Спокойствие и твердость, с какими я отвечал им, устранили всякое сомнение. Написав несколько строк к графу, я запечатал с позволения маркиза его печатью письмо и отдал его слуге для передачи посланному, который тот же час и отправился.
— Ах, — воскликнул я, увидев из окна, что он уже отъехал на порядочное расстояние, — это Петр' Жаль, что не знал я этого прежде, мне нужно бы было спросить его кое о чем.
Это восклицание произвело желаемое действие. Мы сели снова за стол; маркиз и брат его старались предупреждать мои малейшие желания, думая тем загладить свое минутное подозрение на мой счет. Но мне было не до них, и я внутренне радовался, что успел выпутаться из беды.
Вечером я был с Церизой наедине. Мы уже клялись друг другу в вечной любви. Да, я любил ее, любил до безумия, люблю еще и теперь, хотя с тех пор прошло уже много лет, и она сама уже давно в могиле. Да, Цериза! Если ты с высоты небесной, где витает твоя чистая, непорочная душа, когда-нибудь обратишь взор свой на недостойного грешника — о, не отвращай с ужасом от него твоего светлого взора, но взгляни с состраданием на того, кто любил тебя так искренно, кто пожертвовал бы всем дорогим его сердцу за одну небесную улыбку твою, идол души моей!

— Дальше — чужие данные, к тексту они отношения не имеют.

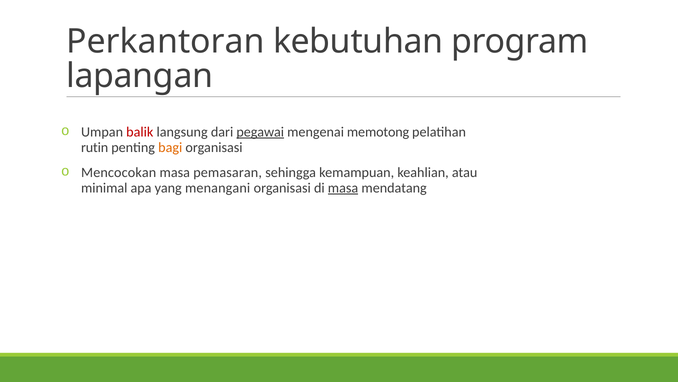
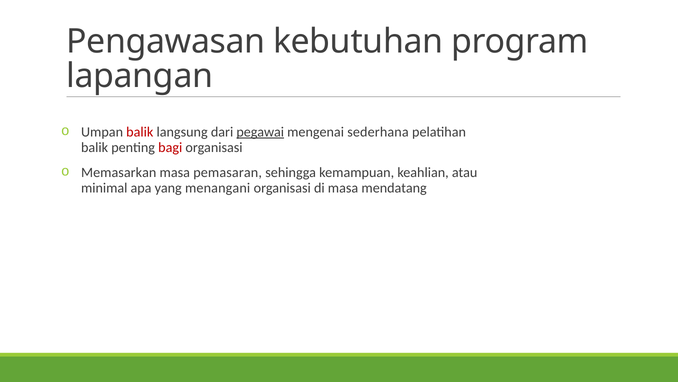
Perkantoran: Perkantoran -> Pengawasan
memotong: memotong -> sederhana
rutin at (95, 147): rutin -> balik
bagi colour: orange -> red
Mencocokan: Mencocokan -> Memasarkan
masa at (343, 188) underline: present -> none
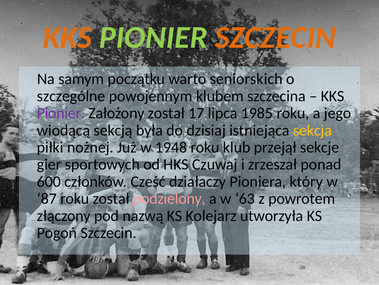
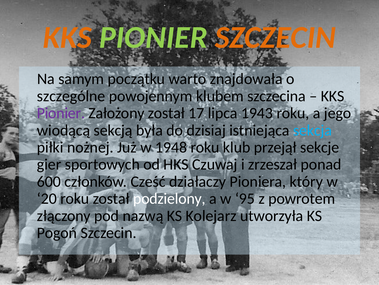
seniorskich: seniorskich -> znajdowała
1985: 1985 -> 1943
sekcja colour: yellow -> light blue
87: 87 -> 20
podzielony colour: pink -> white
63: 63 -> 95
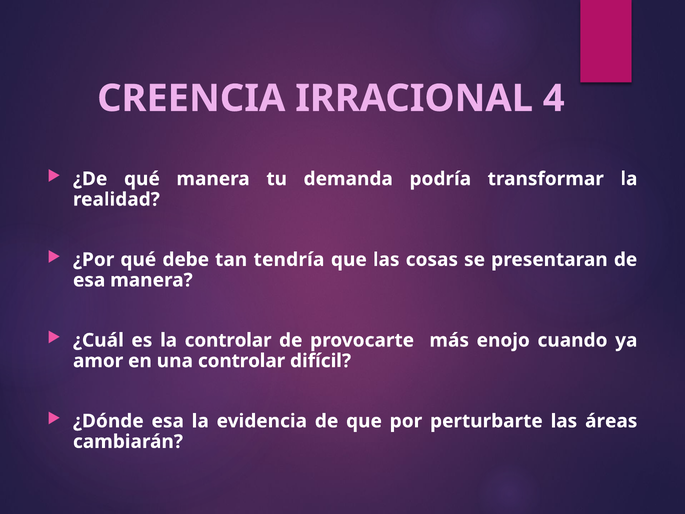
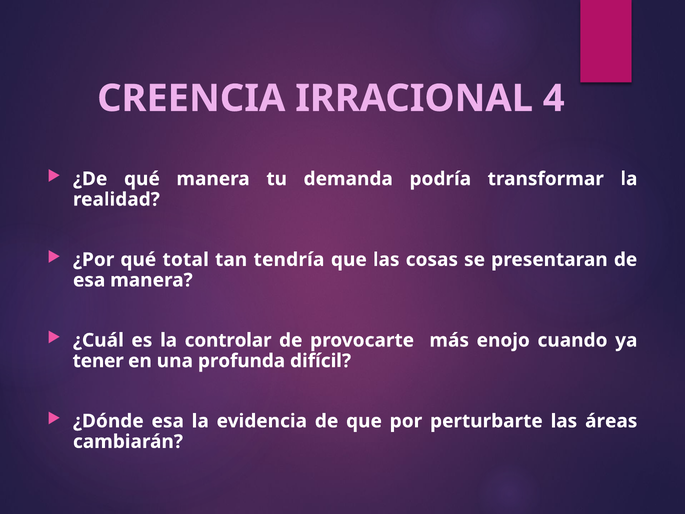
debe: debe -> total
amor: amor -> tener
una controlar: controlar -> profunda
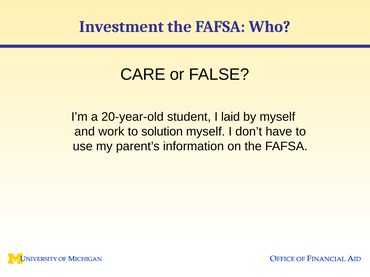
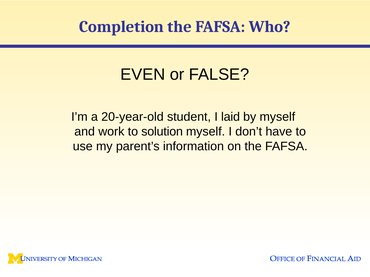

— Гуккабак! — воскликнул гневно паша. — Продолжай свою историю! Ты говоришь с мертвой женщиной вместо того, чтобы говорить с живым пашой.
— Прошу Ваше Благополучие извинить меня, — отвечал ренегат, — я рассказываю происшествия, о которых уже давно не думал, и не могу удержаться от чувств, которые порождают они в душе моей. Обещаю вперед быть осмотрительнее.
Цериза при одной мысли о моем отъезде залилась слезами. Я осушал ее слезы поцелуями. Вечер прошел для нас слишком скоро. Я уговорил ее еще на одно свидание, мне многое еще нужно было сказать.
— Хорошо, хорошо! Все это подразумевается само собой, — прервал его нетерпеливый паша. — Продолжай свою историю. Ведь ты хотел с рассветом отправиться в дорогу.
— Точно так, Ваше Благополучие, — отвечал с досадой ренегат; его раздражали эти перерывы, потому что мешали придумывать.
Я уехал из замка. Маркиз дал мне из своей конюшни лошадь, и я поехал в Тулон так скоро, как только мог. Я решился снова испытать свое счастье на море, потому что боялся, чтобы меня не догнали. Я закупил на деньги, которые были в кошельке, товаров, обменял свой мундир на куртку, брюки — на шаровары, сел на корабль, готовый сняться с якоря, и отправился в Сен-Доминго.
Вот история и происшествия первого моего странствования.
— Хорошо, — сказал паша, вставая. — Но тут слишком много любви и, напротив, очень мало моря. Думаю, что если бы ты выпустил свое первое путешествие, то твоя история была бы гораздо короче. Мустафа, дай ему пять золотых. Завтра мы слушаем твое второе путешествие.